Using df as the denominator of sample variance eliminates the bias
that results if N is used. It reduces, but does not eliminate, the bias in
sample standard deviation as an estimator of population standard deviation.
>From my lecture notes:
Please note that the sample mean is an unbiased estimator of the population
mean and the sample variance, SS / (N - 1), is an unbiased estimator of the
population variance (but SS / N computed on a sample is a biased estimator
of population variance). The sample standard deviation is not, however, an
unbiased estimator of the population standard deviation (it is the least
biased estimator available to us). Consider a hypothetical sampling
distribution for the sample variance where half of the samples have variance
= 2 and half = 4. Since the sample variance is totally unbiased, the
population variance must be the expected value of the sample variances,
.5(2) + .5(4) = 3. Now consider the standard deviations. The expected
value of s is 1.707, but the population standard deviation is 1.732.

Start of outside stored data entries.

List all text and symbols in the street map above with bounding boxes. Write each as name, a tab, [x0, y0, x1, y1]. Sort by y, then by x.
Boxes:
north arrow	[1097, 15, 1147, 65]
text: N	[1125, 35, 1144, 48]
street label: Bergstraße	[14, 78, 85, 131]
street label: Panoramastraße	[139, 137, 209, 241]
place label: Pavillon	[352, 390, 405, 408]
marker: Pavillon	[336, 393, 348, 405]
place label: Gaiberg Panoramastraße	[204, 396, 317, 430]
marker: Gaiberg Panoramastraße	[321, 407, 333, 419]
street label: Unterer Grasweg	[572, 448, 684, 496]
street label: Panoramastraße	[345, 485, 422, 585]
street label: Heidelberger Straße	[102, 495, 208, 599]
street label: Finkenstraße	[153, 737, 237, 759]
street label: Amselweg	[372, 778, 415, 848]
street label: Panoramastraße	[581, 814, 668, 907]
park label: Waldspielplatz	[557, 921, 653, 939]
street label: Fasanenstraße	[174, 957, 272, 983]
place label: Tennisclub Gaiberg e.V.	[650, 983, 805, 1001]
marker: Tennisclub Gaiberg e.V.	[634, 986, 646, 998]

This little demo, by the way, saved me hours of boredom when I was a
graduate assistant at Miami Univ. We assistants had to sit in the lecture
hall while the undergrad stat class was taught. One day, half-asleep, I
heard the prof argue that since the sample variance is an unbiased
estimator, then the sample sd must be too. Oops, I thought, that cannot be
so, since the sqrt function is nonlinear. I contrived the argument above,
presented it to the professor after class, and was immediately dismissed
from the requirement to attend classes the rest of the semester.
+++++++++++++++++++++++++++++++++++++++++
Karl L. Wuensch, Department of Psychology,
East Carolina University, Greenville NC 27858-4353
Voice: 252-328-4102 Fax: 252-328-6283
[EMAIL PROTECTED] <mailto:[EMAIL PROTECTED]>
http://core.ecu.edu/psyc/wuenschk/klw.htm
<http://core.ecu.edu/psyc/wuenschk/klw.htm>
==========================================
Larry Noted:
The N version of the formula is a descriptive statistic - it simply
describes the current sample (or population). The N-1 version is an
inferential statistic and takes into account degrees of freedom and the fact
that I've estimated the mean of the population.
Larry